Problem using zero-copy / mapped memory Cuda 2.2 beta

Hi,

I’m trying to use the memory mapping feature of Cuda 2.2 beta. My code is:

#include “cuda/cutil.h”

[codebox]

int main(void) {

float4 *ptr_h, *ptr_d;

CUDA_SAFE_CALL( cudaSetDevice(0) );

CUDA_SAFE_CALL( cudaSetDeviceFlags( cudaDeviceMapHost ) );

CUDA_SAFE_CALL( cudaHostAlloc( (void**) &(ptr_h), sizeof(float4) * 30000, cudaHostAllocMapped | cudaHostAllocPortable ) );

CUDA_SAFE_CALL( cudaHostGetDevicePointer( (void**) &(ptr_d), ptr_h, 0 ) );

}

[/codebox]

This gives the error:

[codebox]

Cuda error in file ‘f.cu’ in line 10 : unspecified launch failure in prior launch.

[/codebox]

which is the HostGetDevicePointer() call.

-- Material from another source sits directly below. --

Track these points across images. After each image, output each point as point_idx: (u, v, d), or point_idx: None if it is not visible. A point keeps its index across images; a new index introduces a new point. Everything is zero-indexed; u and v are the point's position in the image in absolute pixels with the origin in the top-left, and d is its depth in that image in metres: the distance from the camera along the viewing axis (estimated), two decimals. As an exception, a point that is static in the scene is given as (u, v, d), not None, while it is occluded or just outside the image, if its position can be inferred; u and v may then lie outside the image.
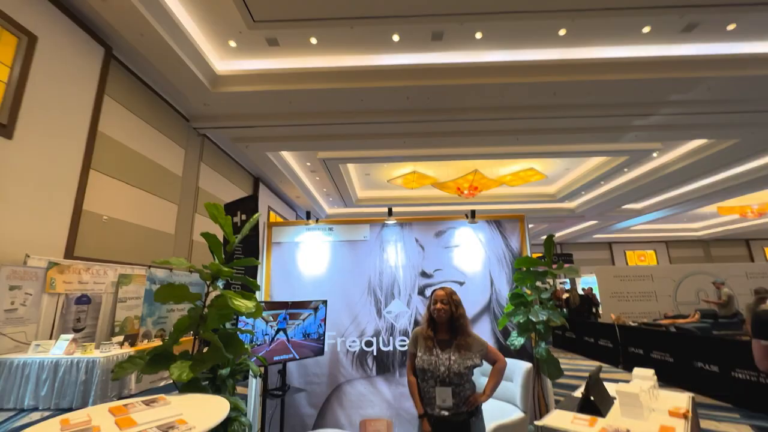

I have the beta release 185 driver, a Red Hat 5.3 x86-64 system and a Tesla C1060.

Any ideas what I’m doing wrong?

Cheers,

Matt

It probably won’t make a difference, but have you tried putting the setDeviceFlags before the setDevice call? The manual does say:

but I don’t really thing that cudaSetDevice is a “CUDA operation”…

I’m at a conference, otherwise I would try it out myself.

Will poke at this in the afternoon.

Cool, if you get this to work please report the speed gains you get compared to copying.

It works just fine for me ( 2.2 beta, RHEL4 64bit)

#include "cuda_runtime.h"

int main(void) {

  float4 *ptr_h, *ptr_d;

  int cudaError;

cudaSetDevice(0);

   cudaSetDeviceFlags( cudaDeviceMapHost );

   cudaError=cudaHostAlloc( (void**) &(ptr_h), sizeof(float4) * 30000, cudaHostAllocMapped | cudaHostAllocPortable );

   if (cudaError) printf ("Failed to allocate pinned memory \n");

cudaError=cudaHostGetDevicePointer( (void**) &(ptr_d), ptr_h, 0 );

   if (cudaError) printf ("Failed to get device pointer \n");

}

Compiled both with gcc ( gcc -I/usr/local/cuda/include bug.c -L/usr/local/cuda/lib -lcudart) or nvcc (nvcc bug.c).

BTW using cutil is usually a bad idea, the error checks will go away in release mode.

Sage words: the CUDA_SAFE_CALL macro I was using (derived originally from cutil) was broken.

Your example - and mine with corrected macro - work just fine now, thanks!

Matt